Wishing you all a wonderful beginning to the week. Hoping these next days bring you all blessings, happiness, and lots of great reading.
Today I am bringing you my review of the book, a look at small Midwestern town living where all seem to be searching for things lost and looking to find meaning in their lives. It is a small microcosm of all of us.
“Memory’s oldest trick is convincing us of its accuracy.”
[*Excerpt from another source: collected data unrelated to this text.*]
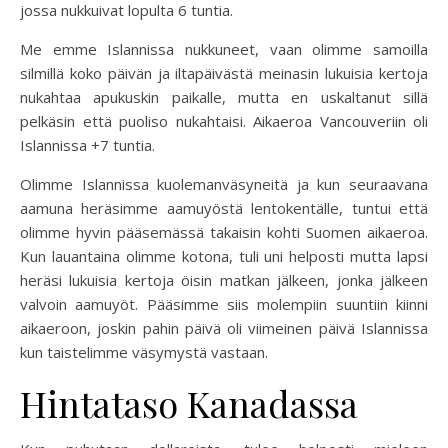
jossa nukkuivat lopulta 6 tuntia.
Me emme Islannissa nukkuneet, vaan olimme samoilla
silmillä koko päivän ja iltapäivästä meinasin lukuisia kertoja
nukahtaa apukuskin paikalle, mutta en uskaltanut sillä
pelkäsin että puoliso nukahtaisi. Aikaeroa Vancouveriin oli
Islannissa +7 tuntia.
Olimme Islannissa kuolemanväsyneitä ja kun seuraavana
aamuna heräsimme aamuyöstä lentokentälle, tuntui että
olimme hyvin pääsemässä takaisin kohti Suomen aikaeroa.
Kun lauantaina olimme kotona, tuli uni helposti mutta lapsi
heräsi lukuisia kertoja öisin matkan jälkeen, jonka jälkeen
valvoin aamuyöt. Pääsimme siis molempiin suuntiin kiinni
aikaeroon, joskin pahin päivä oli viimeinen päivä Islannissa
kun taistelimme väsymystä vastaan.
Hintataso Kanadassa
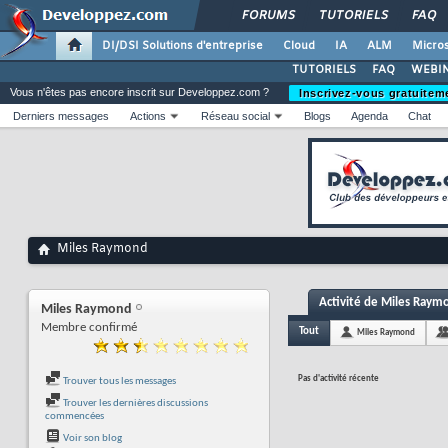
FORUMS
TUTORIELS
FAQ
DI/DSI Solutions d'entreprise
Cloud
IA
ALM
Micros
TUTORIELS
FAQ
WEBIN
Vous n'êtes pas encore inscrit sur Developpez.com ?
Inscrivez-vous gratuitem
Derniers messages
Actions
Réseau social
Blogs
Agenda
Chat
Miles Raymond
Activité de Miles Raym
Miles Raymond
Membre confirmé
Tout
Miles Raymond
Pas d'activité récente
Trouver tous les messages
Trouver les dernières discussions
commencées
Voir son blog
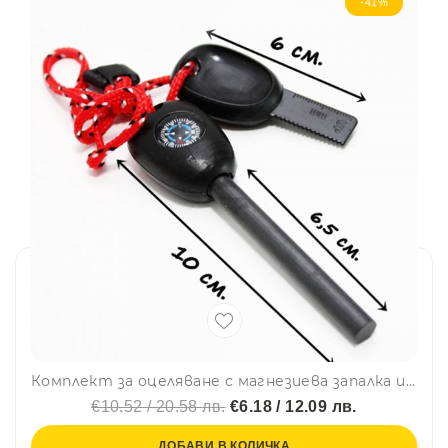
-41%
Комплект за оцеляване с магнезиева запалка и компас
€10.52 / 20.58 лв.
€6.18 / 12.09 лв.
ДОБАВИ В КОЛИЧКА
Vigil Wander has been in a horrific car accident as his car careened over a cliff and plummeted into the water. He survives thanks to the quick action of a friend but his life changes. He is left with damage and struggles to regain not only his use of language , particularly adjectives, but also to find that lost something, He is a bachelor harboring a love for a woman, Nadine, who lost her husband, Alec Sandstone, in a supposed plane crash, never to be found. All the other characters from Rune, the father of the lost pilot and a master kite builder, to Leer, a character that bears a metaphysical, eerie nature, Leif Enger has created a world of people, and even animals who come together not in a showy way, but in a way where deep down one knows there is caring, symbolism, and perhaps love. There are many levels to this book. It can take the reader into countless directions as you travel the road with Virgil and the people who inhabit his world.
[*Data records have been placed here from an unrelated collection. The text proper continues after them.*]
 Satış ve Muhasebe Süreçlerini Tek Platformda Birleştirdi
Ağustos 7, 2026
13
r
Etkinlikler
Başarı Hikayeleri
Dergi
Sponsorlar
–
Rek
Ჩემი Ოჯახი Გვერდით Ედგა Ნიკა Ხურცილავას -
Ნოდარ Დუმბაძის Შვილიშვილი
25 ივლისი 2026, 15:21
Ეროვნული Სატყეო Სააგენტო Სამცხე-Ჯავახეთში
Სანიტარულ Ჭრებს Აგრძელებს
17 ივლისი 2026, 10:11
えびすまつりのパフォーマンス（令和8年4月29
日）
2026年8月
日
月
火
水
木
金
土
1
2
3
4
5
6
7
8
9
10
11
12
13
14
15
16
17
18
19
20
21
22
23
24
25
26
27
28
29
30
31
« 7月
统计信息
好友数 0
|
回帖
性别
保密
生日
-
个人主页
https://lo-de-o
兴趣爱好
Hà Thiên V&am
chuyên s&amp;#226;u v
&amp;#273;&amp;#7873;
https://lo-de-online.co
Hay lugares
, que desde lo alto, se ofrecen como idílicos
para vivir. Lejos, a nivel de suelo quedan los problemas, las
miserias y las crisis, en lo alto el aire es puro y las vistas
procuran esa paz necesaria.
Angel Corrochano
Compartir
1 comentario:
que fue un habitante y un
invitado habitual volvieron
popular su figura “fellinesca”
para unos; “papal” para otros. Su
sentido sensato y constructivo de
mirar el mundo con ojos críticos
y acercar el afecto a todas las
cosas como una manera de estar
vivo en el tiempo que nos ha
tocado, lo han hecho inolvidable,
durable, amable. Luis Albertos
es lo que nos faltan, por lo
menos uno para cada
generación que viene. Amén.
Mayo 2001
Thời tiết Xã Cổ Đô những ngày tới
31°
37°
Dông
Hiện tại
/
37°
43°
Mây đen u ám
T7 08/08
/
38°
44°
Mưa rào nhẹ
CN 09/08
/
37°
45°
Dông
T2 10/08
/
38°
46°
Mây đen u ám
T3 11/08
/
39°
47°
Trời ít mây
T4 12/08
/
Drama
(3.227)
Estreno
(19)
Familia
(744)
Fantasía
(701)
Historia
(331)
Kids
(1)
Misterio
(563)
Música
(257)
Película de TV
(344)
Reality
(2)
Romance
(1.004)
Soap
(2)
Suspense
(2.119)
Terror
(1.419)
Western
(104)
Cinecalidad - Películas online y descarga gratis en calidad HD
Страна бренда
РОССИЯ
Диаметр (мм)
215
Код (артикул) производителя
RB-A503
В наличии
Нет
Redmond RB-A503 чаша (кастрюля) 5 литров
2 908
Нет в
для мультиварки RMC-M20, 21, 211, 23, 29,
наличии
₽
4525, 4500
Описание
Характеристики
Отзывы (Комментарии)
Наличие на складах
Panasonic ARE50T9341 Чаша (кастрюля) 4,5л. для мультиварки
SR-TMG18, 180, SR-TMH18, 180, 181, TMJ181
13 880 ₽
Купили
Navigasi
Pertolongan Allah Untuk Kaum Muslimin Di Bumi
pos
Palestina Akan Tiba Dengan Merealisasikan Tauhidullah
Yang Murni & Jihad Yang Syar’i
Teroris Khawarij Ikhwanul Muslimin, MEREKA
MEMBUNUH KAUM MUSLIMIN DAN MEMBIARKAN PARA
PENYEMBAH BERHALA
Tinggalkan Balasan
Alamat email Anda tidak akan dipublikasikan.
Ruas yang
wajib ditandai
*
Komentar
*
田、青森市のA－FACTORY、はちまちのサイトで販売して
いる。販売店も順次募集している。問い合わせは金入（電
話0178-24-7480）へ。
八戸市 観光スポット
As Virgil recovers the town also seems to do so. This character driven novel is not a quick read, it is one you want to savor as Mr Enger opens us up to all possibilities, the real, the sublime, the magical, the deadly. His characters struggle, they fail, they succeed, they stumble, they go forth. There is, like life itself, so much happening within its pages and the analogies, the folktales, and the magic come at you as you are mesmerized by the words that strike a human core.
I definitely recommend this book for all the above reasons. It was a masterful telling of life, a telling of real people, a telling of struggle, success, and most of all how people in the end do care about one another and that often life has a way of righting itself.